Alderman Scott Spiker said he was impressed by Fessahaye, 30, after meeting with her. He asked her thoughts on what the city could be doing with remote work, something it hasn’t truly embraced until the COVID-19 pandemic.

“I think we know that going back to the workplace post pandemic is going to look different,” said Fessahaye. She said she supports the flexibility that telecommuting offers and that it has led to productive gains for some roles.

She said it could also be a recruiting edge, particularly for out-of-town candidates. The nominee said virtual meetings could be leveraged and the flexibility could be an appealing retention tool.

Fessahaye also cautioned against thinking all younger people would like remote work. “I think it is important we do not use a broad brush when discussing generations,” she said.

She also added that she doesn’t have all the answers, and would rely on her new colleagues. “I am willing and open to listening to other ideas,” she said.

“I was very impressed with her experience,” said Ald. Nik Kovac of his one-on-one meeting.

He asked, publicly, about her thoughts on both hiring a more diverse workforce and integrating those individuals into the existing workforce.

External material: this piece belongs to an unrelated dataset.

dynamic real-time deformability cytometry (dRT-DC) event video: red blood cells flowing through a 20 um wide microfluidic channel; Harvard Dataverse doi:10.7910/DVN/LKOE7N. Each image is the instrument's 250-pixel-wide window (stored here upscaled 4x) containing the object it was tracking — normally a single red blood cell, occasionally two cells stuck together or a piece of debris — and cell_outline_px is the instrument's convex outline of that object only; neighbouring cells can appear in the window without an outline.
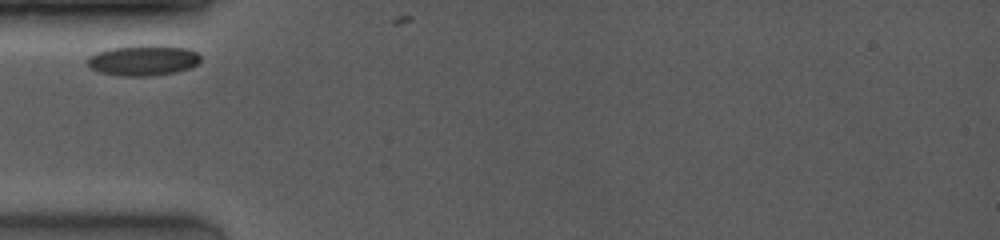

Fessahaye said she has encountered the challenge with the Department of Corrections, where those who are incarcerated are often of a different race from those working for the department.

She said she has seen positive results from a multi-step equity and inclusion training program.

“I think a lot of government agencies have a lot of work to do when it comes to recruitment and retention,” said Fessahaye.

Alderwoman Milele A. Coggs, who also holds a law degree, asked Fessahaye how her experience as an attorney would help her in a human relations role.

The nominee said she would not be practicing as an attorney in her new role and would rely on the City Attorney’s office. But she said her background would help with practices and procedures, particularly as it relates to handling complaints.

Coggs also asked about Fessahaye’s stance on labor relations following the 2011 implementation of Act 10 that eliminated collective bargaining for most government workers. Fessahaye discussed what she said was a positive relationship with AFSCME, the largest public employee union, at the state level, but said she needed to learn more about the city situation.

She told the committee she was drawn to a career in public service after discussions with current Municipal Court Judge Derek Mosley and former assistant city attorney Genevieve O’Sullivan-Crowley.

Fessahaye’s parents immigrated to the United States from the eastern Africa country of Eritrea. Fessahaye said she moved to Milwaukee when she was five from Washington D.C. and watched her parents find their way. Her mom earned a degree from Milwaukee Area Technical College and her dad launched the Pan-African Community Association. Her father, Fessahaye Mebrahtu, now works for the Archdiocese of Milwaukee.

“As the son of immigrants, I am always happy to see another immigrant family do well,” said Alderman Michael Murphy. He thanked Fessahaye for her thorough answers.

Ald. JoCasta Zamarripa said she knows Fessahaye’s father and thinks Makda will be a great addition to the city.

Fessahaye received a bachelor of science degree from Northwestern University in 2011. She graduated with a juris doctor degree from Marquette University in 2014. Fessahaye is the immediate past president of the Wisconsin Association of African-American Lawyers and is a board member of Women in Focus.

While she would ultimately be responsible for staffing other city departments, she’ll also head the Department of Employee Relations which has an approximately $4 million budget and funding for 60 full-time equivalent positions. The director position pays approximately $140,000.

The committee unanimously endorsed her appointment. The full council is expected to vote on her appointment on January 19th.